Local impact vs. national benefit
In many countries, the process of obtaining permission to develop broadly involves a comparison of local impacts with local benefits to assess whether a proposed development is sufficiently beneficial to be granted permission. This is a model, however, that means airports face a more difficult planning environment.
Airports support regional and national economies, creating benefits for businesses and people potentially far removed from the airport’s physical location, but it is the people living closest to the airport who experience the harm caused by reduced air quality and increased noise.
Those planning systems, frequently drawn along local government lines, see and hear vociferous objections from local residents.
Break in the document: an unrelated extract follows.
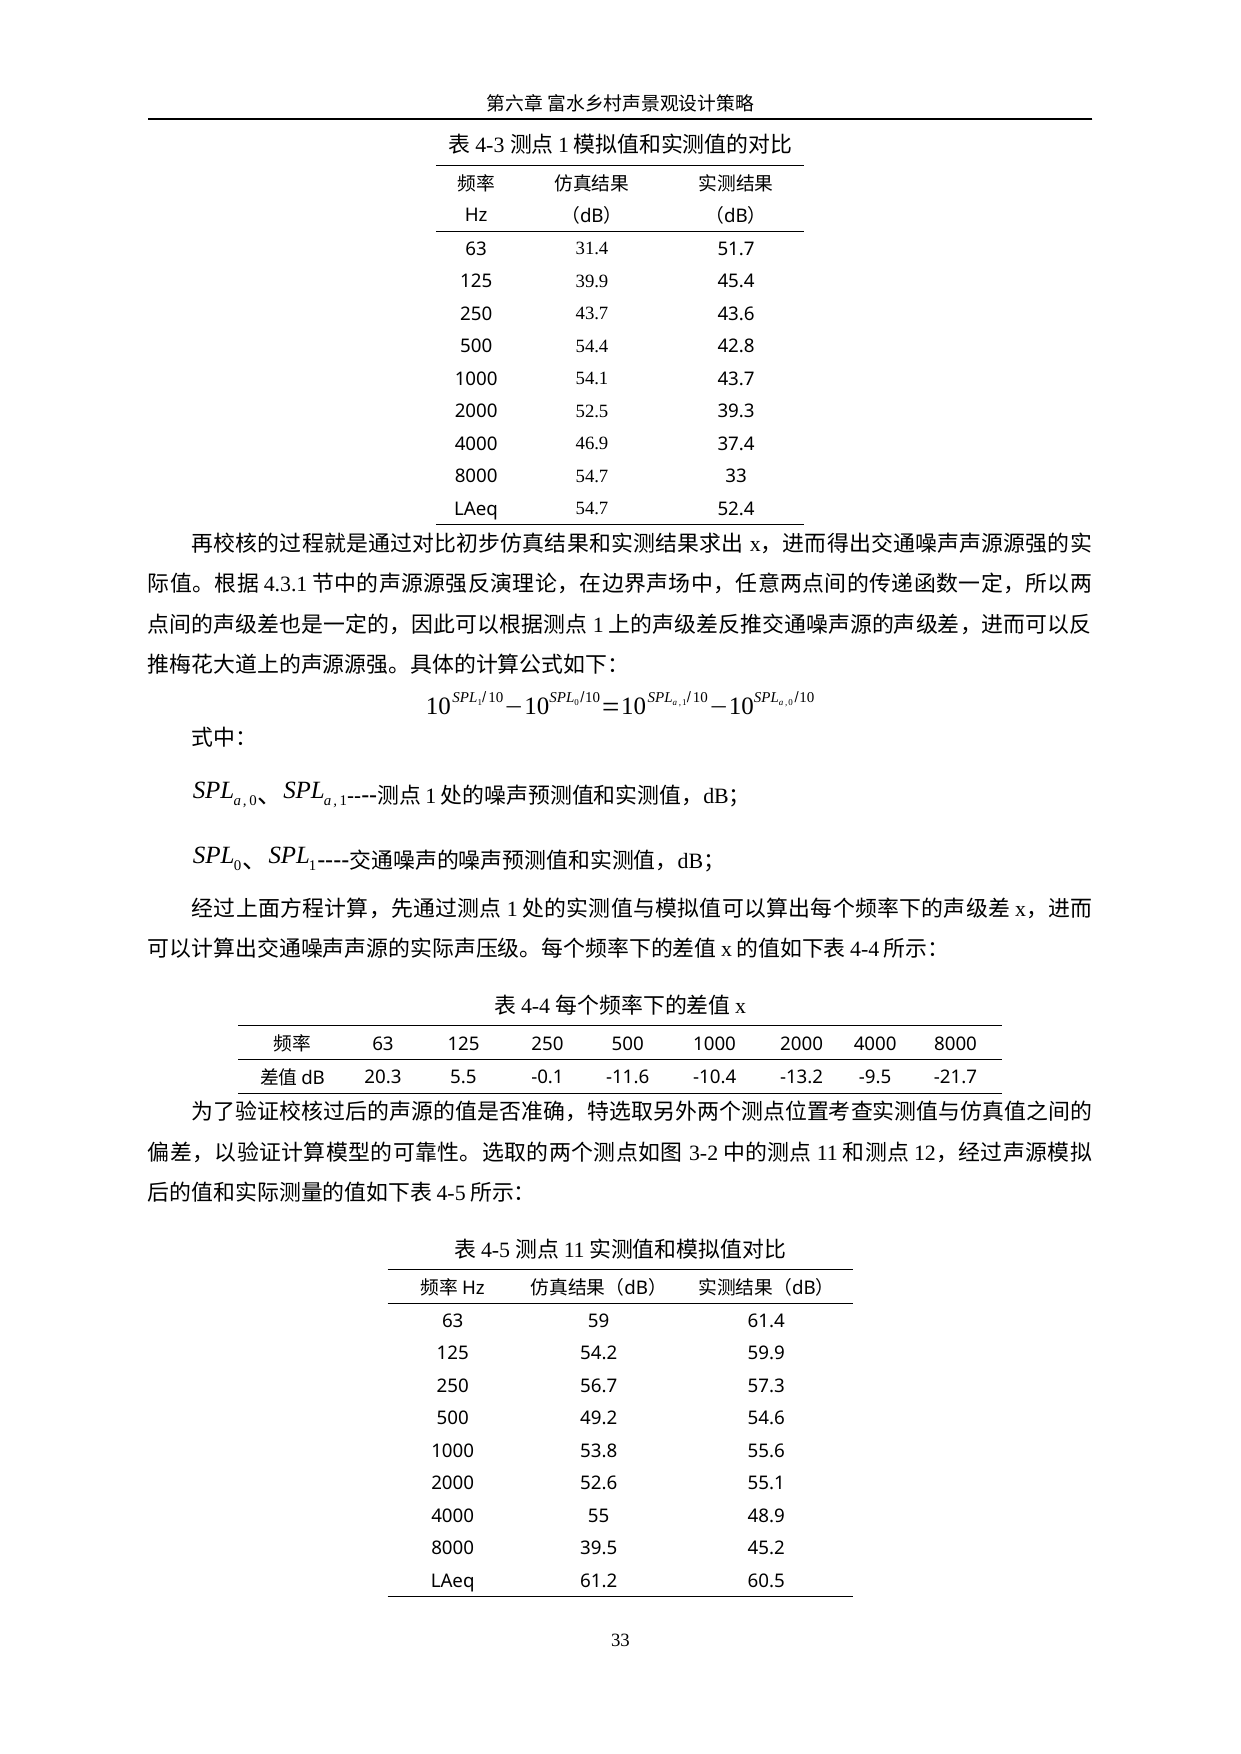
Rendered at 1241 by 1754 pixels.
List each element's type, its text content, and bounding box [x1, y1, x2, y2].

The diversified benefits are often not as well presented and are often less vocally expressed, with the airport itself as the loudest—but biased—voice in support of the development.
Understanding an airport’s share of the national carbon budget
This picture is increasingly problematic for airports as politicians, governments, and the public focus on the carbon impact of an airport’s development and the aircraft operations and emissions it enables.
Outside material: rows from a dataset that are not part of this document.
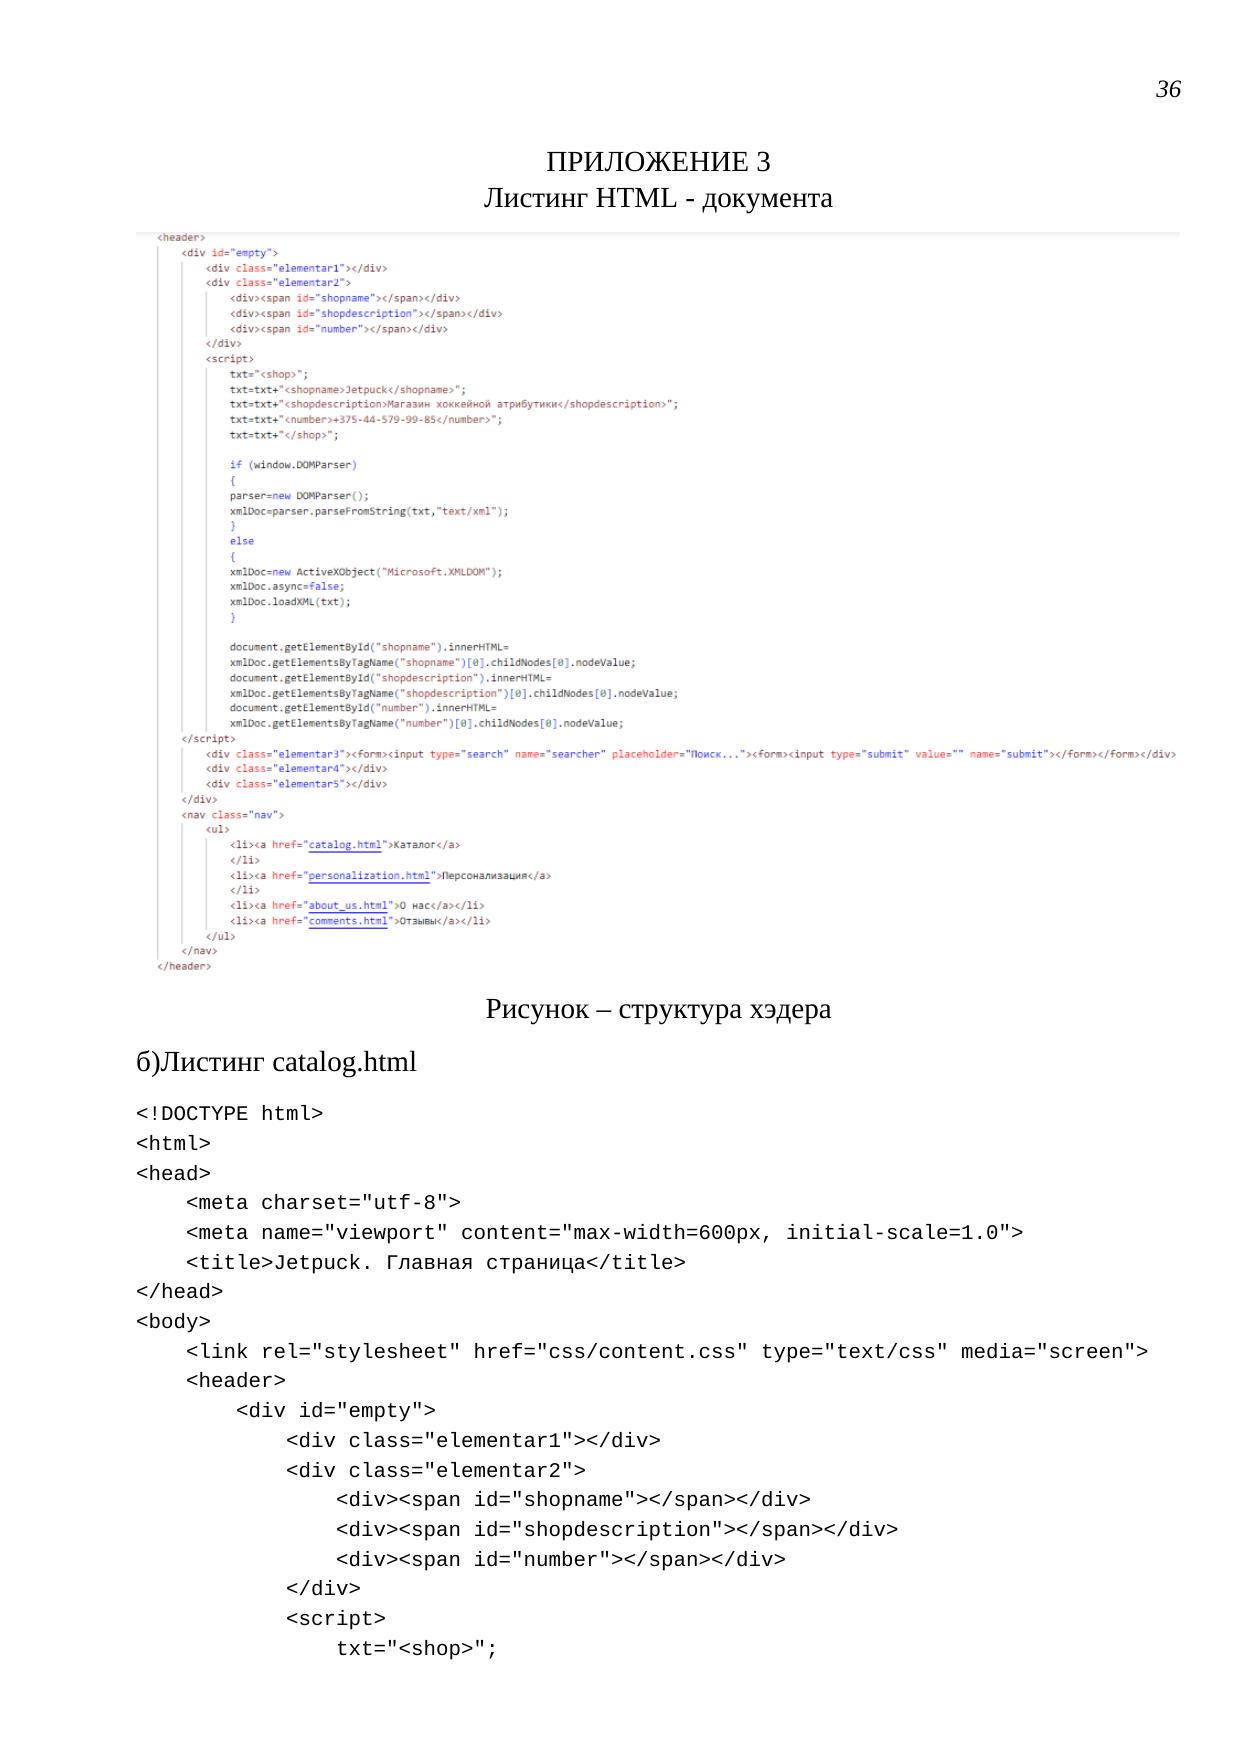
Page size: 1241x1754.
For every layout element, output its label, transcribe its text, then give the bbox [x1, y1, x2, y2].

text txt="<shop>"; [136, 1632, 1181, 1661]
text </div> [136, 1572, 1181, 1602]
text <div><span id="number"></span></div> [136, 1543, 1181, 1572]
text <div id="empty"> [136, 1394, 1181, 1424]
text </head> [136, 1275, 1181, 1305]
text <div class="elementar2"> [136, 1453, 1181, 1483]
picture [135, 232, 1180, 973]
text Листинг HTML - документа [136, 180, 1181, 213]
text <title>Jetpuck. Главная страница</title> [136, 1246, 1181, 1275]
text <body> [136, 1305, 1181, 1335]
text <header> [136, 1364, 1181, 1394]
text <meta name="viewport" content="max-width=600px, initial-scale=1.0"> [136, 1216, 1181, 1246]
text <div><span id="shopname"></span></div> [136, 1483, 1181, 1513]
text <html> [136, 1127, 1181, 1157]
text <div><span id="shopdescription"></span></div> [136, 1513, 1181, 1543]
text Рисунок – структура хэдера [136, 992, 1181, 1025]
text <meta charset="utf-8"> [136, 1186, 1181, 1216]
subtitle ПРИЛОЖЕНИЕ 3 [136, 144, 1181, 177]
text <!DOCTYPE html> [136, 1097, 1181, 1127]
text б)Листинг catalog.html [136, 1044, 1181, 1078]
text <script> [136, 1602, 1181, 1632]
text <head> [136, 1157, 1181, 1186]
text <div class="elementar1"></div> [136, 1424, 1181, 1453]
text <link rel="stylesheet" href="css/content.css" type="text/css" media="screen"> [136, 1335, 1181, 1364]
While noise is a reasonably simple enough issue for planners to assess and ascertain an acceptable scale of impact, carbon is a national and global issue with nationally determined contributions (NDCs). Yet, carbon budgets are currently weakly aligned to individual sectors, let alone to individual sources or airports.
This landscape will no doubt change as countries better understand and manage their NDCs, but how individual airports share the budget at the moment remains uncertain.
Forecasts vary and headwinds remain, but air travel is broadly expected to return to pre-pandemic levels over the next couple of years with long-term growth patterns thereafter. That gives airports a few years of capacity headroom. But airports that struggled for capacity before the COVID-19 pandemic will soon contemplate their next phase of expansion. Since these past two years spurred an increased public focus on carbon budgets, airports will seek permission to grow in more scrutinized times.
Successful implementation through policy guidance
More than ever, airports need clear policy guidance to plan developments confident in their alignment with local and national planning policy and national carbon policy. This also applies to the local planners tasked with assessing and approving applications as much as with airports. Without national guidance, they will not have sufficient knowledge or authority to apportion a nationally held carbon budget. The alternative is for the central government to determine all airport-related applications. However, that is likely to be cumbersome and insufficiently nimble for all but the most significant of applications of national importance.
The UK, for example, does have such a national planning approval process—a Development Consent Order (DCO)—granted by the government. Even then, as the government has not yet apportioned carbon budgets between specific industries, it is in no better of a position to determine an application.
As airports return to growth and ambitions to expand in support of their regional and national economies, there is a pressing need for governments to hasten the disaggregation of their NDCs and provide certainty to airports and guidance to planning inspectors on how they should respectively develop and assess airport planning permission applications. Without that guidance, the brave will apply, and national policy will develop through trial and error.